# Math Help - Finding points on parabola given point on normal line

1. ## Finding points on parabola given point on normal line

Find the point(s) on the parabola f (x) = x^2 - 4x + 3 at which the normal line passes through the point (2,0).

I found the slope of the normal line: - 1/(2x-4)
And came up that one of the normal line equation is (-1/2)x + 1
But then I'm stuck. How do I find the points on the parabola. And should there be two normal lines that passes through the point or only one?
I'm only able to find one.

Any help is greatly appreciated! Thanks !!

2. Originally Posted by letzdiscuss
Find the point(s) on the parabola f (x) = x^2 - 4x + 3 at which the normal line passes through the point (2,0).

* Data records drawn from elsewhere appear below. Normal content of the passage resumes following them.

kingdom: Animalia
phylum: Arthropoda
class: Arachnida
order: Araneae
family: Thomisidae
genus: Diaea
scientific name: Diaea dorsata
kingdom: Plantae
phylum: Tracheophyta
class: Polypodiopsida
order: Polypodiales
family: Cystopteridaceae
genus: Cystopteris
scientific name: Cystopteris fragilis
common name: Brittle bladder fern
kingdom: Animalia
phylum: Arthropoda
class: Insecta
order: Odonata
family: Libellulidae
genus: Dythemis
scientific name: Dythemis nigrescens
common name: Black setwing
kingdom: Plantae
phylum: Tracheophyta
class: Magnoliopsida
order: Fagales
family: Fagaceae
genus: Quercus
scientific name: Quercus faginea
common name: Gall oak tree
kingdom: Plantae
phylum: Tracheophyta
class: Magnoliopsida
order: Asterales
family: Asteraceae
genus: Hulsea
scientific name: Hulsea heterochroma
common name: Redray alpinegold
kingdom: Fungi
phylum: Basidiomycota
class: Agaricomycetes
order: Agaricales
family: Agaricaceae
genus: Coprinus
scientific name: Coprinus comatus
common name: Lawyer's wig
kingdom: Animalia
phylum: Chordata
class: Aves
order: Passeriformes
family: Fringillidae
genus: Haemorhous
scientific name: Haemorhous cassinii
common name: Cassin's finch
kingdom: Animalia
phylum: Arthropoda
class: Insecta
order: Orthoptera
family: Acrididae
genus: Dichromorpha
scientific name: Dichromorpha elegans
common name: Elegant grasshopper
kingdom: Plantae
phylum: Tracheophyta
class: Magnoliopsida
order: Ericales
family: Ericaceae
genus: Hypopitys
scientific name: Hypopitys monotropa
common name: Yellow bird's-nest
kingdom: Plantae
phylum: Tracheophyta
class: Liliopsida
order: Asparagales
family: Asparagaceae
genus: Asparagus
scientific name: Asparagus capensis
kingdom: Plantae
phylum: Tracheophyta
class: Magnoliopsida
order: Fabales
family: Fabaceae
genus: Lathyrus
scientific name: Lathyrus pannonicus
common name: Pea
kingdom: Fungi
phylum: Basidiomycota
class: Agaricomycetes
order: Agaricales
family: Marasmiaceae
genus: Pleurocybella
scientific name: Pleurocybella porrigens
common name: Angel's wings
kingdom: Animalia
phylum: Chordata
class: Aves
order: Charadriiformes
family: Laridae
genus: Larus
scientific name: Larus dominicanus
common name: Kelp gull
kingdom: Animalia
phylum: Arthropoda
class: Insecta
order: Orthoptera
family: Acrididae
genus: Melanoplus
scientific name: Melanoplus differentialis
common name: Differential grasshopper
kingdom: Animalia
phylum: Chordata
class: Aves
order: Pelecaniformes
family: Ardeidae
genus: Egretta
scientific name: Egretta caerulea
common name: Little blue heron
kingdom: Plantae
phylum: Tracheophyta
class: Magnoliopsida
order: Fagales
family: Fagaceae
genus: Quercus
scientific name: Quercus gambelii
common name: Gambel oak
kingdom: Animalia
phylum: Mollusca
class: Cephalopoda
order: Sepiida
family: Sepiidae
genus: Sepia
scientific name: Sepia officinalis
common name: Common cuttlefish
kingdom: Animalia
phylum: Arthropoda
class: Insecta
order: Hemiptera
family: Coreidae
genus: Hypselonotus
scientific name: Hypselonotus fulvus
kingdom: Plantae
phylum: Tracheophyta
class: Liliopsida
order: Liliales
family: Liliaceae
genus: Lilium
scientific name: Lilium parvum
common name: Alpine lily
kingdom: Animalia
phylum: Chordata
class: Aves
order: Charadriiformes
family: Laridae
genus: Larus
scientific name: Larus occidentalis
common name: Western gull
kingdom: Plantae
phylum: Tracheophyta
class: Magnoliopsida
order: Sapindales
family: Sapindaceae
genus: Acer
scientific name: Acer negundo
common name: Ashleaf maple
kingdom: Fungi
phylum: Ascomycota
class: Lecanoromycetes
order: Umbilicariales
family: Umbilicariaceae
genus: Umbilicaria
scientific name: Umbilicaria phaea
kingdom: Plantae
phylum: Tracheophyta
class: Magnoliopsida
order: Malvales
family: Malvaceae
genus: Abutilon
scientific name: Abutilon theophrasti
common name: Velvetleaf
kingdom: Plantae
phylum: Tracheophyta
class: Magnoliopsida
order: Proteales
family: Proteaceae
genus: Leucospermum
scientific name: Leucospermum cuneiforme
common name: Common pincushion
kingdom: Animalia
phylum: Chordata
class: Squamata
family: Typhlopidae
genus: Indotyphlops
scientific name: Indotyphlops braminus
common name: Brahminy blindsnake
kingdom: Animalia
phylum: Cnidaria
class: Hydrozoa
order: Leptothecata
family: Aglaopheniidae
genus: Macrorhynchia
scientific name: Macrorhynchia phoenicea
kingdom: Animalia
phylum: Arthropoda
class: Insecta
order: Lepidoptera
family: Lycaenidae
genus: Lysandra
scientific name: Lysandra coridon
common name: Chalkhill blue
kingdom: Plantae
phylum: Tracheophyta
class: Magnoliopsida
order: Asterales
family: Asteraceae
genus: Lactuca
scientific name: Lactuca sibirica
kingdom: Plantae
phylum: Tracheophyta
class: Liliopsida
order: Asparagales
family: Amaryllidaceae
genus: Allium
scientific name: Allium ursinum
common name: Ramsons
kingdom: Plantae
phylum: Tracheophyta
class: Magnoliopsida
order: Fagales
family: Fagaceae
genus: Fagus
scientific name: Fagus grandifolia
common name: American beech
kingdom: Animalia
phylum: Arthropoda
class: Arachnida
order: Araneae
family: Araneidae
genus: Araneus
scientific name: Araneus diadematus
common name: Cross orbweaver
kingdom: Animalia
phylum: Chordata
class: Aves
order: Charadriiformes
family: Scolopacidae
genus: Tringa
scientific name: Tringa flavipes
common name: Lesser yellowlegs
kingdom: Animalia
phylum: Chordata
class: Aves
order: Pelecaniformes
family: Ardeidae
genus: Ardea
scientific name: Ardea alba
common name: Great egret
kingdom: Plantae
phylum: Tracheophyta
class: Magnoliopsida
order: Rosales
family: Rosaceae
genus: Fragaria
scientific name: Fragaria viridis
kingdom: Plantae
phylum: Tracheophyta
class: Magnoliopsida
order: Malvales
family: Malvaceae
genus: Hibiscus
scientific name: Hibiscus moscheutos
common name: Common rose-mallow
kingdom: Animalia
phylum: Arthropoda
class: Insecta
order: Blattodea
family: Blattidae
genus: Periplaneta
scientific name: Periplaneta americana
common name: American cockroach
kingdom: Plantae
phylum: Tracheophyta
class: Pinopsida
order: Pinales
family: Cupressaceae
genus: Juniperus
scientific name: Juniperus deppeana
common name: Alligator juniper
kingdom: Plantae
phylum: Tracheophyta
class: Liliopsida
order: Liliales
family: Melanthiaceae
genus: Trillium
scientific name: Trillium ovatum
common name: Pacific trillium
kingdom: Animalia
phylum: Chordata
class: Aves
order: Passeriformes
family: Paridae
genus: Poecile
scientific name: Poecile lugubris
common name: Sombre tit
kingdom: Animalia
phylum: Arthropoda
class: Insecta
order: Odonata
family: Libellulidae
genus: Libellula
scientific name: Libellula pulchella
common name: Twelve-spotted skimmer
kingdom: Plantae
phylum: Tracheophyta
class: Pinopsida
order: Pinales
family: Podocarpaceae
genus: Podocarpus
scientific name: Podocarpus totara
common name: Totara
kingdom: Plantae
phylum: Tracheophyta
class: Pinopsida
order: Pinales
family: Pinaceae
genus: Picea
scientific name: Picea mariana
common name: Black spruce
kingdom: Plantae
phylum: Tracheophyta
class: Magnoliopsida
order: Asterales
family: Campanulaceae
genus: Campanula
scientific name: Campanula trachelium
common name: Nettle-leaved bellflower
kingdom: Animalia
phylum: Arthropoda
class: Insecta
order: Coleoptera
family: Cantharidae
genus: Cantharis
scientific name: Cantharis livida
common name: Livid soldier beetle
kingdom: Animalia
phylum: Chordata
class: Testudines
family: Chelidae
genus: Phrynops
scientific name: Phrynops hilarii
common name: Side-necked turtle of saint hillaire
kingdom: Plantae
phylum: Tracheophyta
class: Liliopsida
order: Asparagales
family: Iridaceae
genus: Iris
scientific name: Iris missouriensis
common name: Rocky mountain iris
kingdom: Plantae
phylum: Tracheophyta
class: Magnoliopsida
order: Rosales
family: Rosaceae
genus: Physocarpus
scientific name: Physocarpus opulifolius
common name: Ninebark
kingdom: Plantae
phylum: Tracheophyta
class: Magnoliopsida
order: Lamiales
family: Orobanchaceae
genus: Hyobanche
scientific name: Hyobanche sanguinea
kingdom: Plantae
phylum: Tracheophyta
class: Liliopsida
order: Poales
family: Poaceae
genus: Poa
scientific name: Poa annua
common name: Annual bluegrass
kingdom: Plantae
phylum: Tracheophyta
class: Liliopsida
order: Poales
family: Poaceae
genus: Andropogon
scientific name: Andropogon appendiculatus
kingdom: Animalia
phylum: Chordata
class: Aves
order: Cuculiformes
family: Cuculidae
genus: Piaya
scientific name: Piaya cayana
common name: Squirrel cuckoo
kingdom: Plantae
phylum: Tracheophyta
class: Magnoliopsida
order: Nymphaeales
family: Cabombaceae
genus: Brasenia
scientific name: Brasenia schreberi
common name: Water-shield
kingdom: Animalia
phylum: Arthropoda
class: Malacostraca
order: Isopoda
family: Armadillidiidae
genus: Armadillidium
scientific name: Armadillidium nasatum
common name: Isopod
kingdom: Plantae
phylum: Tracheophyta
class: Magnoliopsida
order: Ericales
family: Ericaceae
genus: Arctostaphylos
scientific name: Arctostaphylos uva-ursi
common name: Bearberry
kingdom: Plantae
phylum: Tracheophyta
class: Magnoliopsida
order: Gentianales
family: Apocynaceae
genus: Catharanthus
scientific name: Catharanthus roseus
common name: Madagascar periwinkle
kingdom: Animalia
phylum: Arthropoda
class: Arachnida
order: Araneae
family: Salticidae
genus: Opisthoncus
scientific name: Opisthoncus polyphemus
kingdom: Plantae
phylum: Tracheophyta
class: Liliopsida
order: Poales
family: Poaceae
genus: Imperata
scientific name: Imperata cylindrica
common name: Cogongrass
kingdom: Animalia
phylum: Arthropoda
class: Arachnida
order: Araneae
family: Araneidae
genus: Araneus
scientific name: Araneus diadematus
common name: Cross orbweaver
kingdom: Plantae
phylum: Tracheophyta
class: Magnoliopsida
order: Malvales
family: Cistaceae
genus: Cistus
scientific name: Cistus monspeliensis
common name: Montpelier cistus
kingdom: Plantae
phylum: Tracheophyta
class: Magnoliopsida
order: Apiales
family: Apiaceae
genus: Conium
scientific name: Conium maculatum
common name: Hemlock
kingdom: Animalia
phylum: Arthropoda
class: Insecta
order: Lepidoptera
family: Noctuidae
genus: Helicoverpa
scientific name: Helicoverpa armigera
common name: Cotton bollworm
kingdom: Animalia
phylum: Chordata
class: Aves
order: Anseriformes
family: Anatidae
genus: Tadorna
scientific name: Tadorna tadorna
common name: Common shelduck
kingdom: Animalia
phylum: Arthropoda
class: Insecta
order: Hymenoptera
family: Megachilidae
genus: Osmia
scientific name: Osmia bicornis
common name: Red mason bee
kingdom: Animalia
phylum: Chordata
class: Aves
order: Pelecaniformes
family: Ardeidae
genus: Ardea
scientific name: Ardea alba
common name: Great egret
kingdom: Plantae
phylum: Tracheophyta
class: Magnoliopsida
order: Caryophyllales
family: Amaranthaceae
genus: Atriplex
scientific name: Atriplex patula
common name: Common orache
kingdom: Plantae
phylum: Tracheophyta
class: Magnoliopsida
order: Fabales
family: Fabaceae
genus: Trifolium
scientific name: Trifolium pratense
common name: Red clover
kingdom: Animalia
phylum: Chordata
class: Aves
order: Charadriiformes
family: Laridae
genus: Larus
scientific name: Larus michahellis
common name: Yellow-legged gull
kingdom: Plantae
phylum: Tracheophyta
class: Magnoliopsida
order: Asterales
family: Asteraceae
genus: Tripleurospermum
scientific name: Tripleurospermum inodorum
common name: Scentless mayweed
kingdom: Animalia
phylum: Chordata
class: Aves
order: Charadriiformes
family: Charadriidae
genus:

I found the slope of the normal line: - 1/(2x-4)
And came up that one of the normal line equation is (-1/2)x + 1
But then I'm stuck. How do I find the points on the parabola. And should there be two normal lines that passes through the point or only one?
I'm only able to find one.

Any help is greatly appreciated! Thanks !!
Let the point on the parabola be $(a, a^2 - 4a + 3)$. The gradient of the tangent to the parabola at this point is $m_{tangent} = 2a - 4$.

Therefore the gradient of the normal is $m_{tangent} = - \frac{1}{2a - 4} = \frac{1}{4 - 2a}$.

Therefore the equation of the normal is $y - (a^2 - 4a + 3) = \frac{1}{4 - 2a} (x - a)$.

But the point (2, 0) lies on the normal therefore

$- (a^2 - 4a + 3) = \frac{1}{4 - 2a} (2 - a)$

$\Rightarrow - a^2 + 4a - 3 = \frac{2 - a}{4 - 2a}$

Solve for $a$.

For checking:

Spoiler:
$a = 2 \pm \frac{1}{\sqrt{2}}$.